余剰食品寄付 より手軽に フードドライブ コンビニやスタジアムでも

2022年6月27日 08時15分

寄付された食品を手にする山本さん(左)と中村店長=名古屋市昭和区のファミリーマート昭和塩付通一丁目店で

 家庭などで余っている食品を持ち寄り、生活に困っている人の支援に役立てる「フードドライブ」が少しずつ広がっている。役所など行政が日時や場所を決めて受け付ける例が多いが、最近はコンビニエンスストアやプロスポーツの会場といった多くの人が集まる身近な場所での取り組みも目立つ。多様な主体が動き始めている現場を見た。 (海老名徳馬)
 ドライブは、英語で「(募金などの)運動」や「活動」の意。名古屋市昭和区のファミリーマート昭和塩付通一丁目店では、昨年四月から飲食コーナーにフードドライブ用の箱を置く。寄付は、一カ月で容量五十リットルの箱四つ分に上るという。中村茂治店長(48)は「店員も気がつかない間にいっぱいになる」と笑顔だ。
 集まった食品は、一人親の困窮家庭に食べ物を箱詰めして贈る愛知県母子寡婦福祉連合会の事業「スマイルBOX」で使われる。さまざまな人が思い思いの品を持ち寄るため米やレトルト食品、缶詰、カップ麺など種類が豊富なのが特徴。「一人じゃないと思えた」「『おかわりしていいんだよ』と子どもに言えた」といった喜びの声が寄せられているという。
 ファミリーマートでのフードドライブは、二〇二〇年十二月、愛知県日進市の店舗が最初だ。地元の子ども食堂からの依頼がきっかけ。昨年四月、運営会社「ファミリーマート」(東京都港区)が全国のフランチャイズ(FC)加盟店に実施を呼び掛けて広がった。コロナ禍の中、食品を扱う地域のコンビニとして、困窮家庭の支援を目指す。
 名付けて「ファミマフードドライブ」。受け付けるのは、賞味期限まで二カ月以上あり、常温で保存できる未開封の食品だ。昨年は約三万六千食分に当たる一九・六トンが集まり、地域ごとに自治体やNPOなどを通じて子ども食堂や困窮家庭に届けられた。
 実施店舗は二十日現在、四十一都道府県で千四百八十二店。今後さらに増える見込みだ。

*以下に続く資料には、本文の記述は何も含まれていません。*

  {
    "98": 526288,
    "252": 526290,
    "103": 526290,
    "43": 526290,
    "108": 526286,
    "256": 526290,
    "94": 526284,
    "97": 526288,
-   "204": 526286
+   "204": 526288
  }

同社サステナビリティ推進部マネジャー、大沢寛之さん(47)は「コンビニは、ほとんどが二十四時間営業していることも寄付がしやすい」と説明する。
 年齢や性別、住む場所も異なる大勢が集うスポーツ会場での取り組みも始まっている。サッカーJリーグ一部(J1)の名古屋グランパスは、本拠地の豊田スタジアム(同県豊田市)での試合で昨年四月から今年五月の計四回、フードドライブを呼び掛けた。グランパスと、貧困などで十分に食事ができない人を支援する認定NPO法人「セカンドハーベスト名古屋」の両方でボランティアをする男性の提案を受けた。

食材を持ち寄るサポーターら=5月、愛知県豊田市の豊田スタジアムで(名古屋グランパス提供)

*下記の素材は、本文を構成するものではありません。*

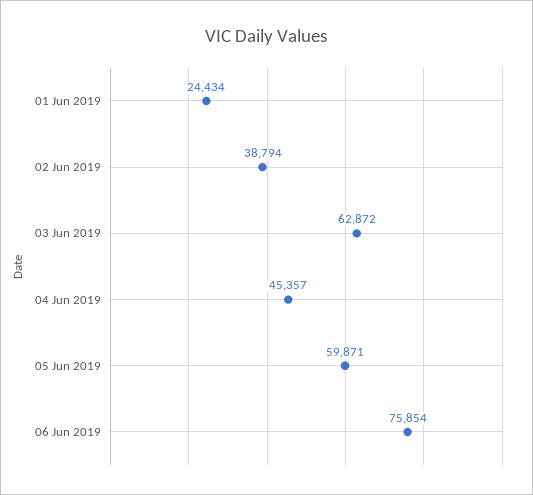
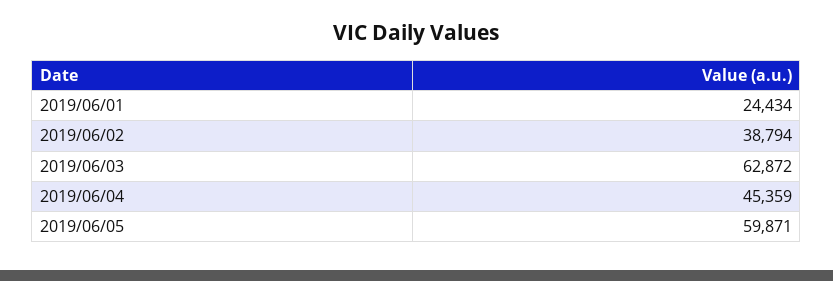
  {
    "01 Jun 2019": 24434,
    "02 Jun 2019": 38794,
    "03 Jun 2019": 62872,
-   "04 Jun 2019": 45357,
+   "04 Jun 2019": 45359,
-   "05 Jun 2019": 59871,
+   "05 Jun 2019": 59871
-   "06 Jun 2019": 75854
  }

 寄付は一回目の八十六キロから、今年三月は百九十キロに増加。広報担当者は「コロナ禍で試合ができない時期もあった中、地元の人に喜んでもらえることは何かと考えた」と話す。今後も定期的に実施する。

◆物価高 需要に追いつけず危機感

 2021年度、セカンドハーベスト名古屋が食品を支援した世帯は7700余り。20年度も7000世帯ほどと、コロナ禍前だった19年度の5000世帯から大幅に増えた。
 加えて、最近の物価高で困窮する家庭はさらに多くなりそうだ。理事の松岡篤史さん(67)によると、現在は高まる需要に寄付が追いついていない。物価高は食品メーカーも直撃しており「経営が厳しくなれば、寄付に回る食材が減ってしまうのでは」と危惧する。
 個人などからの寄付に、団体で購入した食材を加えて贈っている愛知県母子寡婦福祉連合会事務局長の山本広枝さん(65)も危機感は同じ。「買える量が少なくなる不安はある。フードドライブに多くの人が関心を持ってくれれば」と話す。